Palm oil inventories in Indonesia, the world’s largest supplier, probably declined in October to the lowest level in 16 months as rain disrupted production and exports gained, boosting the outlook for prices.
Reserves shrank 8.5 percent to 2.04 million metric tons from 2.23 million tons in September, and compared with 2.6 million tons a year earlier, according to the median of estimates from five plantation executives, traders and refiners compiled by Bloomberg. That’s the lowest since 1.85 million tons in June 2012. Exports rose 3.7 percent to 1.7 million tons and output was unchanged at 2.4 million tons, the survey showed.
Futures in Kuala Lumpur entered a bull market this month and are heading for their first annual gain in three years on speculation that production in top producers Indonesia and Malaysia is trailing analysts’ estimates. Output of the oil, used in everything from candy to cosmetics, is typically highest from July to October. Stockpiles in Indonesia may drop through the fourth quarter on lower-than-expected production, according to Wilmar International Ltd. (WIL), the world’s top palm oil trader.
“Refineries are scrambling for palm oil,” said Sahat Sinaga, executive director at the Indonesian Vegetable Oil Industry Association. “Inventories may drop further in November to about 1.8 million tons and that may boost prices.”
The Indonesian Palm Oil Association, or Gapki, which doesn’t publish inventory and production data, may release October export figures next week. The forecast for changes in output and reserves were derived from earlier survey findings.
The stockpile prediction by Sinaga would be the lowest compared with the medians in the surveys that started in May 2012, and would be 49 percent less than a record 3.5 million tons in January.

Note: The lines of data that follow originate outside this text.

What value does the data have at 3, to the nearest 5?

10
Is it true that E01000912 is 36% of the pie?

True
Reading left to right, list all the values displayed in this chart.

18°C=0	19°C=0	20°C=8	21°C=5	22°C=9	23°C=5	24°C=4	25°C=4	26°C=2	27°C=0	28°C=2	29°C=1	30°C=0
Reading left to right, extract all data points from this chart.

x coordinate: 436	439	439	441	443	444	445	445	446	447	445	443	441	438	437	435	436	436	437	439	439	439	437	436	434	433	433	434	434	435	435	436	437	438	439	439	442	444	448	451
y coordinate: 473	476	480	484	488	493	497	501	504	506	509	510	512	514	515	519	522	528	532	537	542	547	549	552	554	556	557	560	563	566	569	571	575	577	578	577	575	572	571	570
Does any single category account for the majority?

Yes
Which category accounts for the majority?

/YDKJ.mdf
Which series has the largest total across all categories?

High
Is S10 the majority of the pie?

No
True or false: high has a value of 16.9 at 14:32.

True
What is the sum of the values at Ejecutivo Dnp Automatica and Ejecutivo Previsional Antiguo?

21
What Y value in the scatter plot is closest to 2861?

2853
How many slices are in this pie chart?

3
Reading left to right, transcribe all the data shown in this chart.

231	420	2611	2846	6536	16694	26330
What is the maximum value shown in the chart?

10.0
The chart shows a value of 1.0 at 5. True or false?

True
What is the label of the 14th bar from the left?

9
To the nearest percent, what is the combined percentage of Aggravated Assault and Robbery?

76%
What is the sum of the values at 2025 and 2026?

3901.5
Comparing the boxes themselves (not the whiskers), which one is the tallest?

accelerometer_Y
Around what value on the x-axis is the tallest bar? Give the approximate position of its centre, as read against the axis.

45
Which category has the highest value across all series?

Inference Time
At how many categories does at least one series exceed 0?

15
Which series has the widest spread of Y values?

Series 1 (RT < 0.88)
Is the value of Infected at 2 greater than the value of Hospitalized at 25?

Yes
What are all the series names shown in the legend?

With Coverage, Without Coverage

Futures advanced 6.6 percent this year to 2,600 ringgit ($809) a ton on the Bursa Malaysia Derivatives today. Prices reached 2,628 ringgit on Nov. 1, the highest close since September 2012 and 21 percent more than the 2,167 settlement on July 29, meeting the common definition of a bull market.
“The uptrend in prices has just started” and will last at least through January, said Hariyanto Wijaya, an analyst at PT Mandiri Sekuritas, a unit of PT Bank Mandiri, Indonesia’s biggest lender by assets. Prices usually reach their lowest in October when production peaks and then start to climb as supplies drop, he said in a report dated yesterday.
Several major plantations in Indonesia said that output unexpectedly fell 7 percent to 10 percent in the first 10 months because of excessive rain and the growing cycle, according to Derom Bangun, chairman of the palm oil board, on Oct. 30. The board may cut its production estimate when it gets November data, he said. The group lowered its forecast to 26.7 million tons to 27 million tons on Sept. 30 from 28 million tons. Output was 25.7 million tons in 2012.
A decline in production would contrast with the U.S. Department of Agriculture’s prediction for a record 31 million tons in 2013-2014. Output may exceed 25 million tons this year, Agriculture Minister Suswono said Nov. 8.
Wilmar’s production of crude palm oil dropped 8 percent to 473,833 tons in the third quarter as output of fresh fruit bunches fell 10 percent, the Singapore-based company said last week. About 75 percent of its supplies come from Indonesia.
PT Astra Agro Lestari (AALI), the country’s largest listed plantation company by market value, had a 7.1 percent decline in production of fresh fruit bunches in the first nine months, it said Oct. 28. PT Perusahaan Perkebunan London Sumatra Indonesia (LSIP) reported a 17 percent drop and PT Sampoerna Agro had a 29 percent decrease.